(Image and design file data)
□ □ □ □ □ □ □
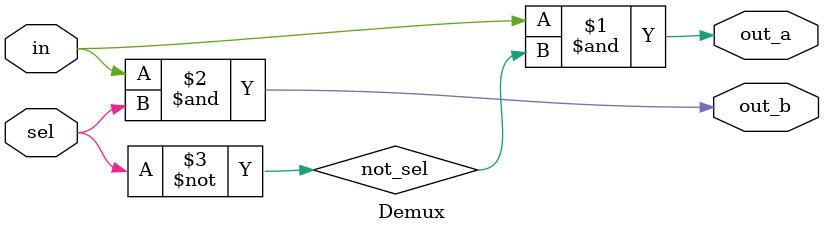
<source format=v>
`default_nettype none

module Demux (
  output wire out_a,
  output wire out_b,
  input wire in,
  input wire sel
);

  wire not_sel;

  not inv1(not_sel, sel);
  and and1(out_a, in, not_sel);
  and and1(out_b, in, sel);

endmodule


</source>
□ □ □ □ □ □ □
§ Exercise
Make an exact copy of the records above, one that has none of the pictures.

§ Task output
<source format=v>
`default_nettype none

module Demux (
  output wire out_a,
  output wire out_b,
  input wire in,
  input wire sel
);

  wire not_sel;

  not inv1(not_sel, sel);
  and and1(out_a, in, not_sel);
  and and1(out_b, in, sel);

endmodule


</source>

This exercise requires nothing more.